Dr Tullis & CF stuff

In Uncategorized on July 14, 2012 at 10:45 pm

I recently came across a video that a fellow CFer made. It features Dr Elizabeth Tullis talking about CF.  I want to tell you all that this Doctor is not only an amazing physician, but she is a great speaker: incredibly wise, and is one MAJOR reason why I am still alive today. Visiting her would not only treat my symptoms, but it taught me about the illness, and in that way it treated my mind & all the questions I ever had (& that she has always been able to explain).  A whole team of Docs have contributed to my wellness, but this one woman kept me going for twenty years on lungs that were genetically coded to self destruct.  Anyhow, here is the video.  I think you’ll agree she’s wonderful.

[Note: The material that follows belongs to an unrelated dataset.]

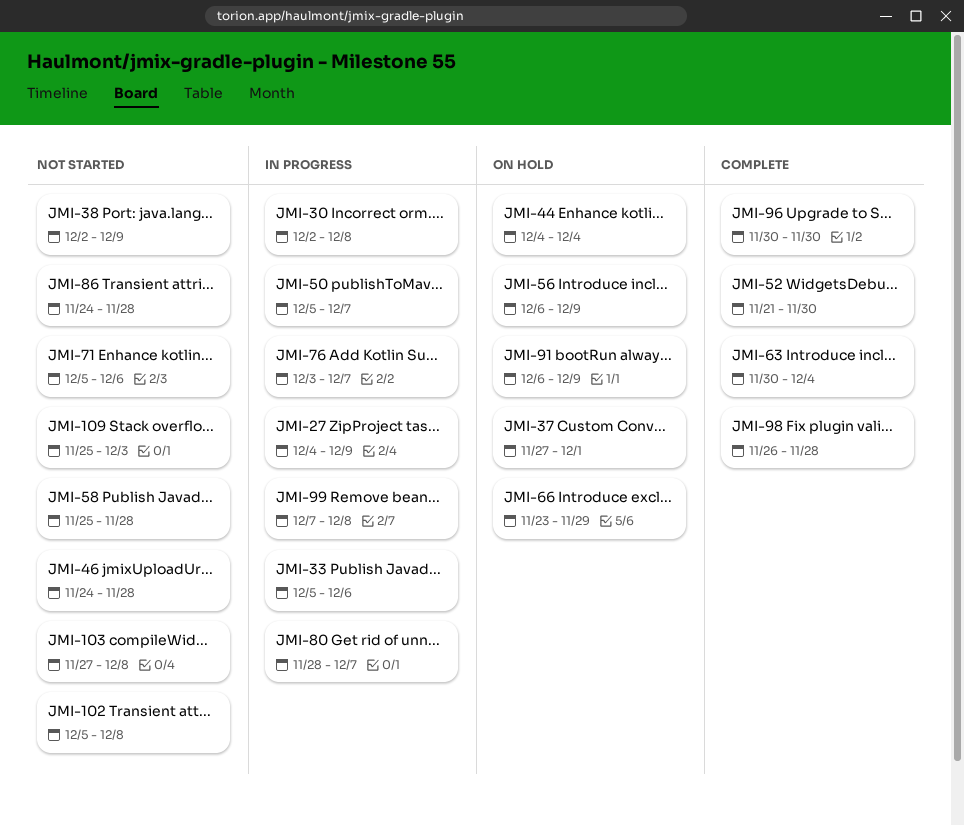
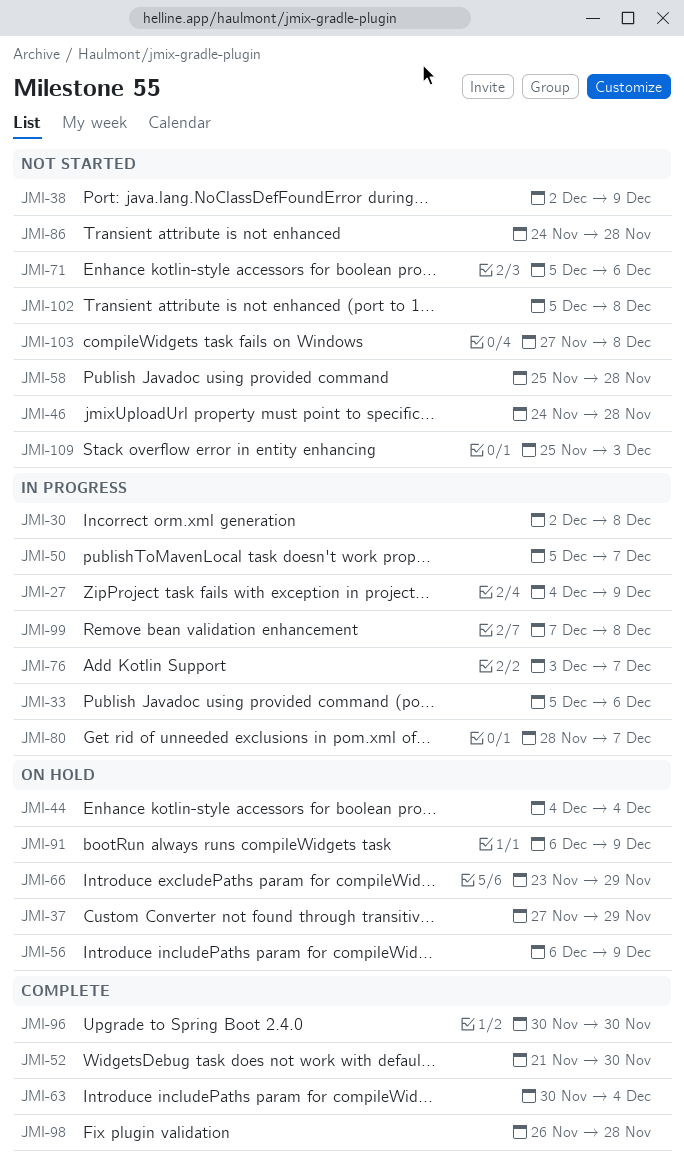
JMI-37, due: Dec 1 -> Nov 29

What’s also remarkable about this video is that My Mom was in nursing training in the 1960s. Think how scared she would have been to have a child with CF given life expectancies back then.  Also,some of you may wonder, but as my new lungs won’t be troubled with the CF gene, I won’t benefit from the really cool research they are coming up with now, but it’s all a step in the right direction. Dr Tullis describes in the video how scientists have discovered how to open the salt channel that is at the root of all the Cf disease.  SALT transfer. It all comes down to salt. Sounds so simple, doesn’t it?

I remember the day when they discovered the CF “Gene”… we all prayed that cure would be around the corner.  Not quite. Though during the next three decades, coping mechanisms to treat symptoms did evolve extending life expectancy and quality of life of sufferers. The cure didn’t come in time for me, but transplants started to happen in the mid 1980s, & so that was my life raft.  But hopefully in future people with CF won’t NEED to have transplants.  Transplant, as we know, is such a delicate and volatile condition.  Luckily, CF research is FASCINATING to scientists… let’s hope we continue to fascinate them all the way to a cure!

Please do support to Canadian Cystic Fibrosis Foundation: compared to other charitable organizations, a resoundingly greater amount of it’s funds go towards research.